## BRIEF
Only the lines of the data holding the string "middle" need to be returned.

Stored data entries:
--- START ---
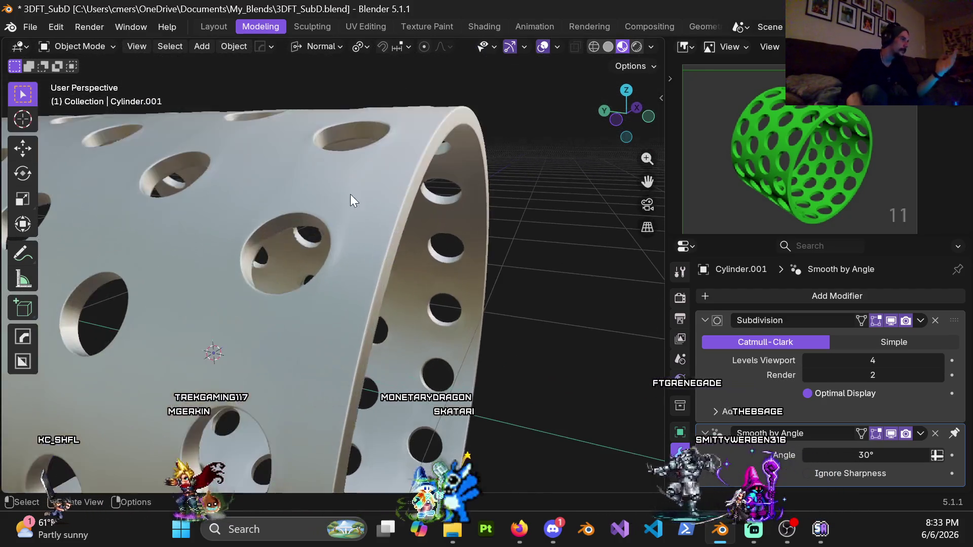
pyautogui.press('ctrl+Tab')
pyautogui.click(453, 229)
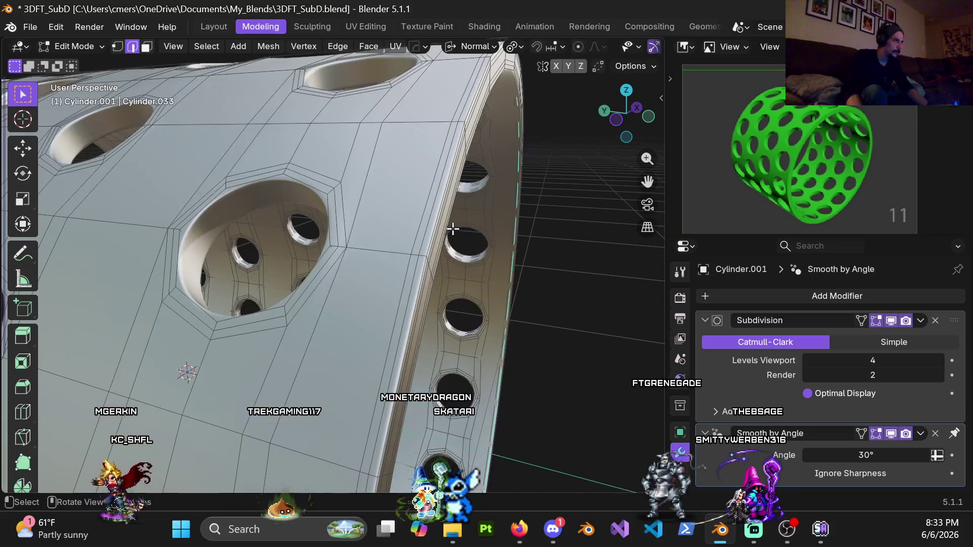
pyautogui.moveTo(401, 221)
pyautogui.mouseDown(button='middle')
pyautogui.moveTo(387, 230)
pyautogui.moveTo(404, 163)
pyautogui.moveTo(485, 157)
pyautogui.moveTo(504, 202)
pyautogui.moveTo(368, 168)
pyautogui.moveTo(363, 150)
pyautogui.moveTo(375, 213)
pyautogui.mouseUp(button='middle')
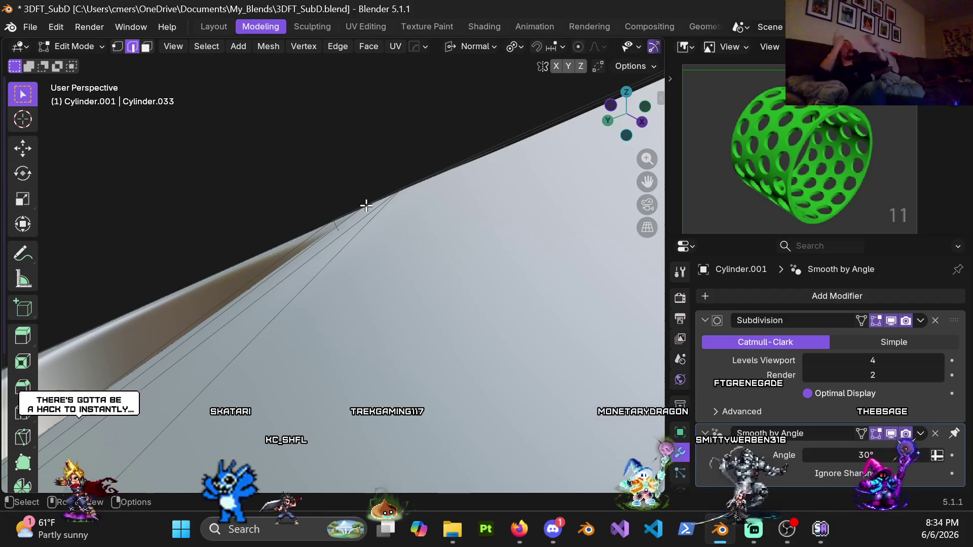
pyautogui.moveTo(359, 202); pyautogui.dragTo(407, 277, button='middle')
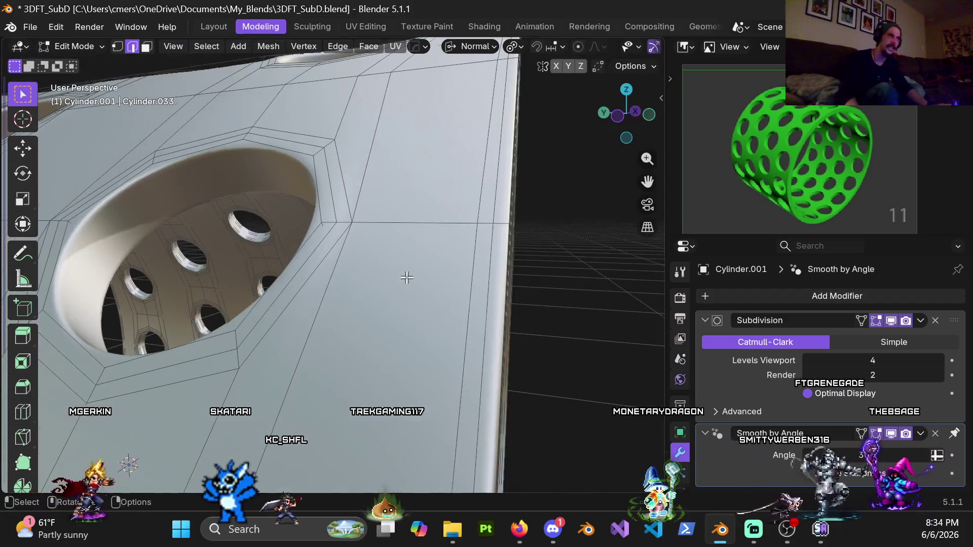
pyautogui.press('ctrl+Tab')
pyautogui.click(234, 257)
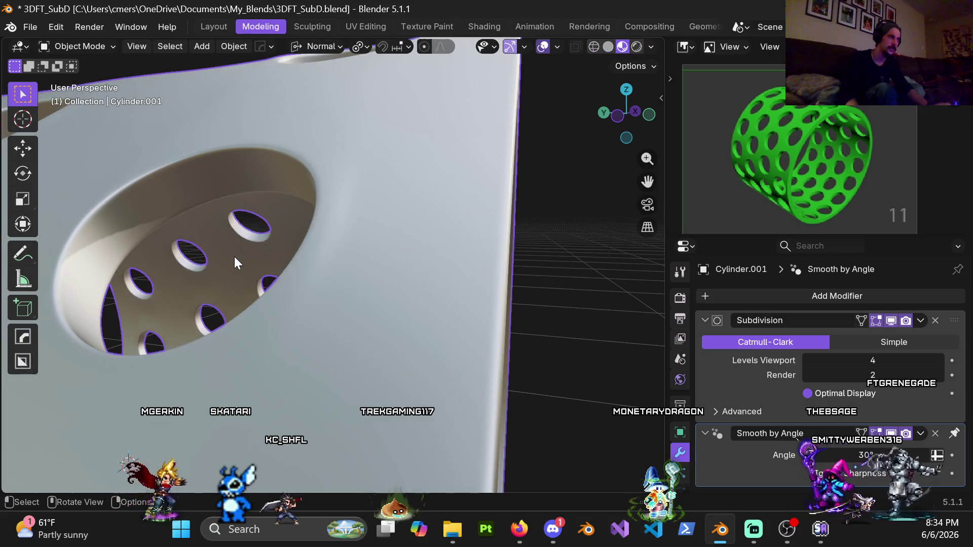
pyautogui.scroll(-5, 452, 281)
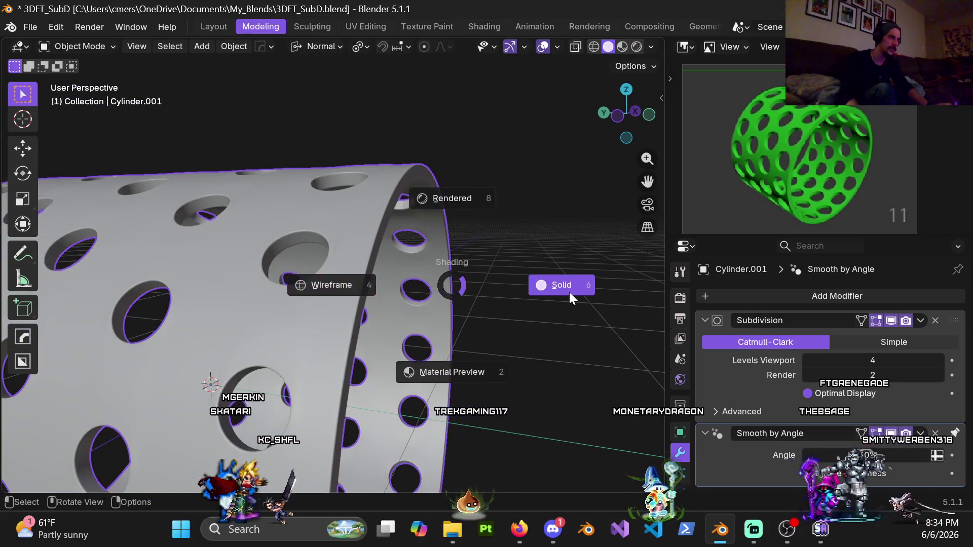
# - Return the cylinder to Edit Mode and display it in Wireframe shading
pyautogui.click(570, 291)
pyautogui.press('ctrl+Tab')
--- END ---
## TASK SOLUTION
pyautogui.mouseDown(button='middle')
pyautogui.mouseUp(button='middle')
pyautogui.moveTo(359, 202); pyautogui.dragTo(407, 277, button='middle')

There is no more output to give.